__Exercise material__.
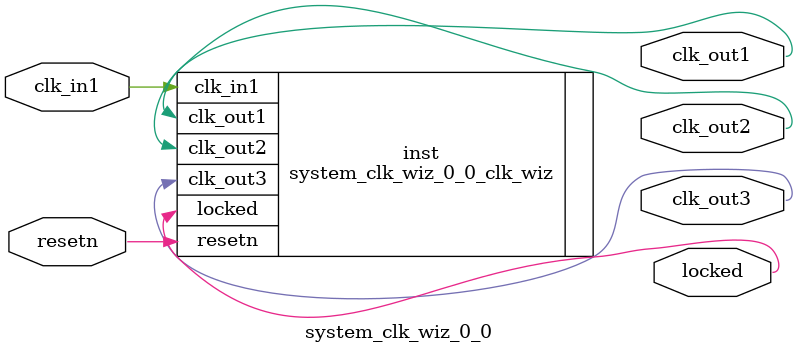
<source format=v>


`timescale 1ps/1ps

(* CORE_GENERATION_INFO = "system_clk_wiz_0_0,clk_wiz_v6_0_8_0_0,{component_name=system_clk_wiz_0_0,use_phase_alignment=false,use_min_o_jitter=false,use_max_i_jitter=false,use_dyn_phase_shift=false,use_inclk_switchover=false,use_dyn_reconfig=false,enable_axi=0,feedback_source=FDBK_AUTO,PRIMITIVE=MMCM,num_out_clk=3,clkin1_period=10.312,clkin2_period=10.000,use_power_down=false,use_reset=true,use_locked=true,use_inclk_stopped=false,feedback_type=SINGLE,CLOCK_MGR_TYPE=NA,manual_override=false}" *)

module system_clk_wiz_0_0 
 (
  // Clock out ports
  output        clk_out1,
  output        clk_out2,
  output        clk_out3,
  // Status and control signals
  input         resetn,
  output        locked,
 // Clock in ports
  input         clk_in1
 );

  system_clk_wiz_0_0_clk_wiz inst
  (
  // Clock out ports  
  .clk_out1(clk_out1),
  .clk_out2(clk_out2),
  .clk_out3(clk_out3),
  // Status and control signals               
  .resetn(resetn), 
  .locked(locked),
 // Clock in ports
  .clk_in1(clk_in1)
  );

endmodule

</source>
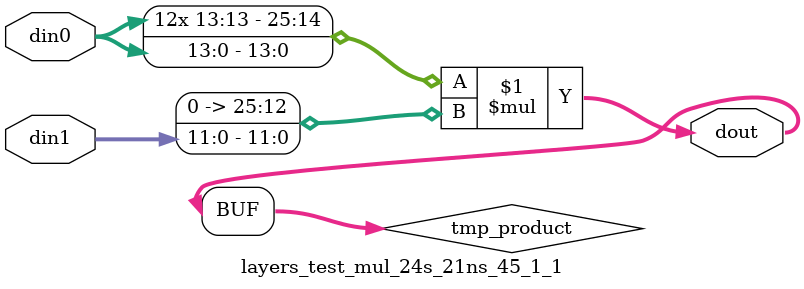
<source format=v>

`timescale 1 ns / 1 ps

 module layers_test_mul_24s_21ns_45_1_1(din0, din1, dout);
parameter ID = 1;
parameter NUM_STAGE = 0;
parameter din0_WIDTH = 14;
parameter din1_WIDTH = 12;
parameter dout_WIDTH = 26;

input [din0_WIDTH - 1 : 0] din0; 
input [din1_WIDTH - 1 : 0] din1; 
output [dout_WIDTH - 1 : 0] dout;

wire signed [dout_WIDTH - 1 : 0] tmp_product;


























assign tmp_product = $signed(din0) * $signed({1'b0, din1});









assign dout = tmp_product;





















endmodule

</source>
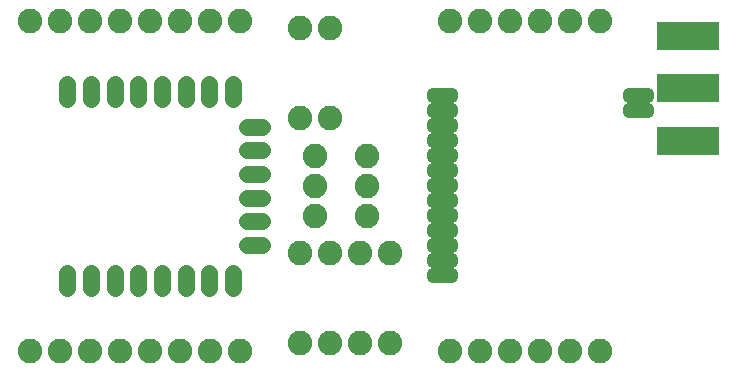
<source format=gts>
G75*
%MOIN*%
%OFA0B0*%
%FSLAX25Y25*%
%IPPOS*%
%LPD*%
%AMOC8*
5,1,8,0,0,1.08239X$1,22.5*
%
%ADD10R,0.20800X0.09800*%
%ADD11C,0.05800*%
%ADD12C,0.03553*%
%ADD13C,0.08200*%
D10*
X0321113Y0130433D03*
X0321113Y0147833D03*
X0321113Y0165233D03*
D11*
X0178833Y0135018D02*
X0173833Y0135018D01*
X0173833Y0127144D02*
X0178833Y0127144D01*
X0178833Y0119270D02*
X0173833Y0119270D01*
X0173833Y0111396D02*
X0178833Y0111396D01*
X0178833Y0103522D02*
X0173833Y0103522D01*
X0173833Y0095648D02*
X0178833Y0095648D01*
X0169246Y0086337D02*
X0169246Y0081337D01*
X0161372Y0081337D02*
X0161372Y0086337D01*
X0153498Y0086337D02*
X0153498Y0081337D01*
X0145624Y0081337D02*
X0145624Y0086337D01*
X0137750Y0086337D02*
X0137750Y0081337D01*
X0129876Y0081337D02*
X0129876Y0086337D01*
X0122002Y0086337D02*
X0122002Y0081337D01*
X0114128Y0081337D02*
X0114128Y0086337D01*
X0114128Y0144329D02*
X0114128Y0149329D01*
X0122002Y0149329D02*
X0122002Y0144329D01*
X0129876Y0144329D02*
X0129876Y0149329D01*
X0137750Y0149329D02*
X0137750Y0144329D01*
X0145624Y0144329D02*
X0145624Y0149329D01*
X0153498Y0149329D02*
X0153498Y0144329D01*
X0161372Y0144329D02*
X0161372Y0149329D01*
X0169246Y0149329D02*
X0169246Y0144329D01*
D12*
X0235563Y0145056D02*
X0242259Y0145056D01*
X0235563Y0145056D02*
X0235563Y0146240D01*
X0242259Y0146240D01*
X0242259Y0145056D01*
X0242259Y0140056D02*
X0235563Y0140056D01*
X0235563Y0141240D01*
X0242259Y0141240D01*
X0242259Y0140056D01*
X0242259Y0135056D02*
X0235563Y0135056D01*
X0235563Y0136240D01*
X0242259Y0136240D01*
X0242259Y0135056D01*
X0242259Y0130056D02*
X0235563Y0130056D01*
X0235563Y0131240D01*
X0242259Y0131240D01*
X0242259Y0130056D01*
X0242259Y0125056D02*
X0235563Y0125056D01*
X0235563Y0126240D01*
X0242259Y0126240D01*
X0242259Y0125056D01*
X0242259Y0120056D02*
X0235563Y0120056D01*
X0235563Y0121240D01*
X0242259Y0121240D01*
X0242259Y0120056D01*
X0242259Y0115056D02*
X0235563Y0115056D01*
X0235563Y0116240D01*
X0242259Y0116240D01*
X0242259Y0115056D01*
X0242259Y0110056D02*
X0235563Y0110056D01*
X0235563Y0111240D01*
X0242259Y0111240D01*
X0242259Y0110056D01*
X0242259Y0105056D02*
X0235563Y0105056D01*
X0235563Y0106240D01*
X0242259Y0106240D01*
X0242259Y0105056D01*
X0242259Y0100056D02*
X0235563Y0100056D01*
X0235563Y0101240D01*
X0242259Y0101240D01*
X0242259Y0100056D01*
X0242259Y0095056D02*
X0235563Y0095056D01*
X0235563Y0096240D01*
X0242259Y0096240D01*
X0242259Y0095056D01*
X0242259Y0090056D02*
X0235563Y0090056D01*
X0235563Y0091240D01*
X0242259Y0091240D01*
X0242259Y0090056D01*
X0242259Y0085056D02*
X0235563Y0085056D01*
X0235563Y0086240D01*
X0242259Y0086240D01*
X0242259Y0085056D01*
X0300918Y0140056D02*
X0307614Y0140056D01*
X0300918Y0140056D02*
X0300918Y0141240D01*
X0307614Y0141240D01*
X0307614Y0140056D01*
X0307614Y0145056D02*
X0300918Y0145056D01*
X0300918Y0146240D01*
X0307614Y0146240D01*
X0307614Y0145056D01*
D13*
X0101588Y0060333D03*
X0111588Y0060333D03*
X0121588Y0060333D03*
X0131588Y0060333D03*
X0141588Y0060333D03*
X0151588Y0060333D03*
X0161588Y0060333D03*
X0171588Y0060333D03*
X0191588Y0062833D03*
X0201588Y0062833D03*
X0211588Y0062833D03*
X0221588Y0062833D03*
X0241588Y0060333D03*
X0251588Y0060333D03*
X0261588Y0060333D03*
X0271588Y0060333D03*
X0281588Y0060333D03*
X0291588Y0060333D03*
X0221588Y0092833D03*
X0211588Y0092833D03*
X0201588Y0092833D03*
X0191588Y0092833D03*
X0196588Y0105333D03*
X0214088Y0105333D03*
X0214088Y0115333D03*
X0196588Y0115333D03*
X0196588Y0125333D03*
X0214088Y0125333D03*
X0201588Y0137833D03*
X0191588Y0137833D03*
X0191588Y0167833D03*
X0201588Y0167833D03*
X0171588Y0170333D03*
X0161588Y0170333D03*
X0151588Y0170333D03*
X0141588Y0170333D03*
X0131588Y0170333D03*
X0121588Y0170333D03*
X0111588Y0170333D03*
X0101588Y0170333D03*
X0241588Y0170333D03*
X0251588Y0170333D03*
X0261588Y0170333D03*
X0271588Y0170333D03*
X0281588Y0170333D03*
X0291588Y0170333D03*
M02*

</source>
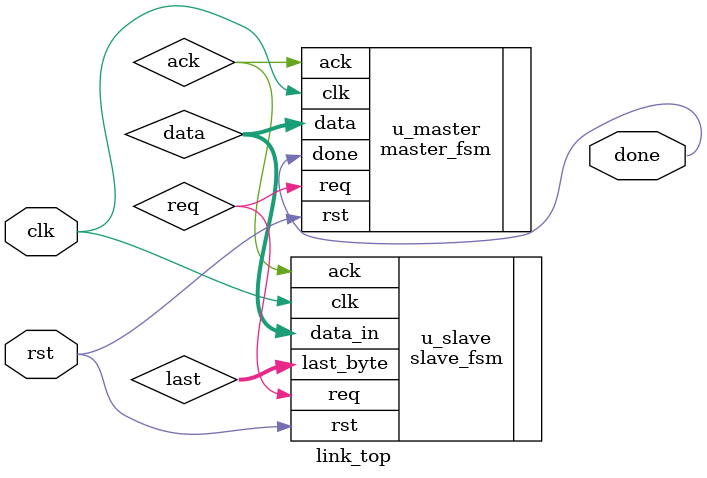
<source format=v>
`timescale 1ns/1ps
`include "master_fsm.v"
`include "slave_fsm.v"
module link_top(
    input  wire clk,
    input  wire rst,
    output wire done
);
    wire req, ack;
    wire [7:0] data;
    wire [7:0] last;

    master_fsm u_master(
        .clk(clk), .rst(rst), .ack(ack),
        .req(req), .data(data), .done(done)
    );

    slave_fsm u_slave(
        .clk(clk), .rst(rst), .req(req), .data_in(data),
        .ack(ack), .last_byte(last)
    );
endmodule
</source>
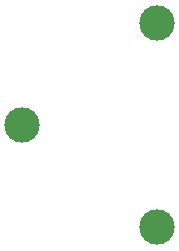
<source format=gbr>
%TF.GenerationSoftware,Altium Limited,Altium Designer,25.1.2 (22)*%
G04 Layer_Color=0*
%FSLAX45Y45*%
%MOMM*%
%TF.SameCoordinates,757FA7A9-4291-4AF8-8684-A19F9D108C22*%
%TF.FilePolarity,Positive*%
%TF.FileFunction,NonPlated,1,2,NPTH,Drill*%
%TF.Part,Single*%
G01*
G75*
%TA.AperFunction,ComponentDrill*%
%ADD42C,2.99000*%
D42*
X4838700Y4062600D02*
D03*
Y5792600D02*
D03*
X3695700Y4927600D02*
D03*
%TF.MD5,e68a5cb450aab137ea708ec0eeec81c2*%
M02*

</source>
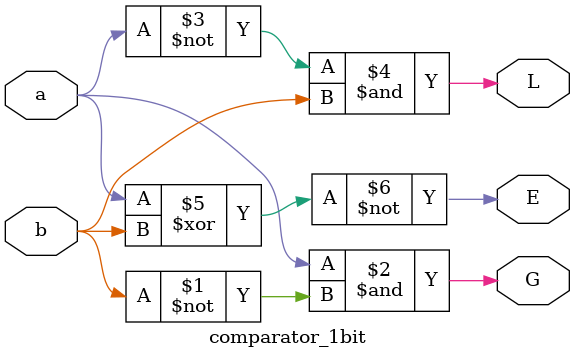
<source format=v>

module comparator_1bit(a,b,G,E,L);

input a,b;
output G,E,L;

assign G=a&~b;
assign L=~a&b;
assign E=~(a^b);

endmodule

</source>
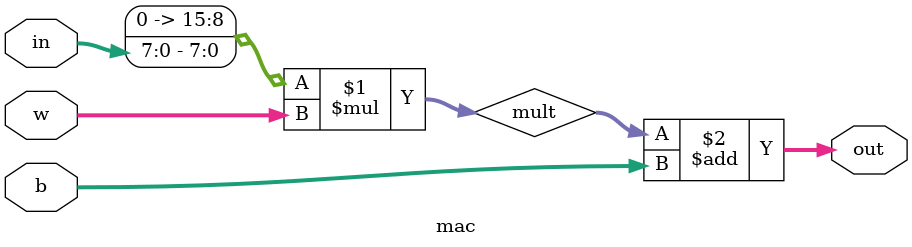
<source format=v>
`timescale 1ns / 1ps

module mac(
    input  wire [7:0]         in,   // unsigned pixel
    input  wire signed [7:0]   w,    // signed weight
    input  wire signed [15:0]  b,    // signed accumulator
    output wire signed [15:0]  out
);
    wire signed [15:0] mult;

    
    assign mult = $signed({1'b0, in}) * w;

    assign out  = mult + b;
endmodule

</source>
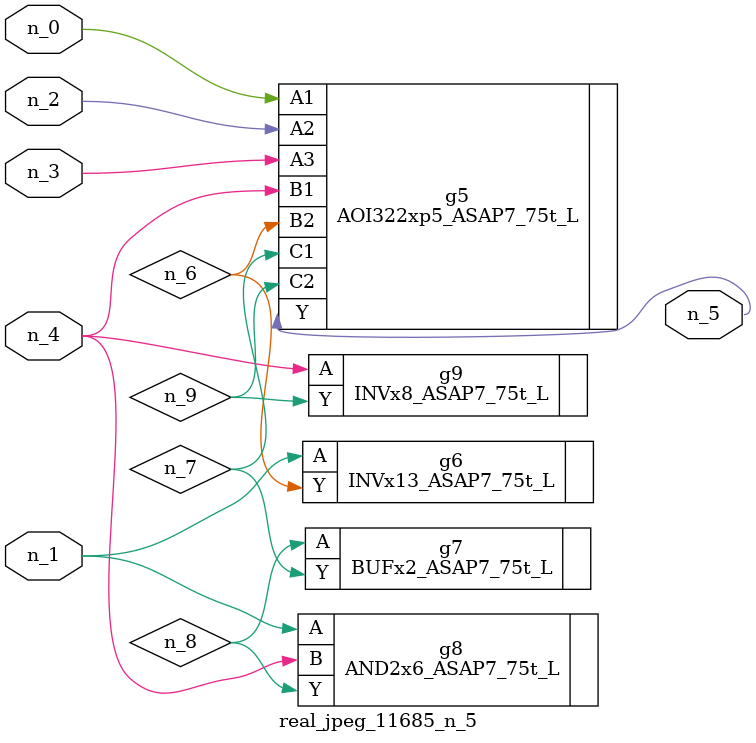
<source format=v>
module real_jpeg_11685_n_5 (n_4, n_0, n_1, n_2, n_3, n_5);

input n_4;
input n_0;
input n_1;
input n_2;
input n_3;

output n_5;

wire n_8;
wire n_6;
wire n_7;
wire n_9;

AOI322xp5_ASAP7_75t_L g5 ( 
.A1(n_0),
.A2(n_2),
.A3(n_3),
.B1(n_4),
.B2(n_6),
.C1(n_7),
.C2(n_9),
.Y(n_5)
);

INVx13_ASAP7_75t_L g6 ( 
.A(n_1),
.Y(n_6)
);

AND2x6_ASAP7_75t_L g8 ( 
.A(n_1),
.B(n_4),
.Y(n_8)
);

INVx8_ASAP7_75t_L g9 ( 
.A(n_4),
.Y(n_9)
);

BUFx2_ASAP7_75t_L g7 ( 
.A(n_8),
.Y(n_7)
);


endmodule
</source>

__What the exercise asks__. Reproduce exactly the stretch of the material above that starts at the line with "X0122002Y0149329D02*" and ends at the line with "X0169246Y0149329D02*", both included, and nothing else.

__Result of this exercise__.
X0122002Y0149329D02*
X0122002Y0144329D01*
X0129876Y0144329D02*
X0129876Y0149329D01*
X0137750Y0149329D02*
X0137750Y0144329D01*
X0145624Y0144329D02*
X0145624Y0149329D01*
X0153498Y0149329D02*
X0153498Y0144329D01*
X0161372Y0144329D02*
X0161372Y0149329D01*
X0169246Y0149329D02*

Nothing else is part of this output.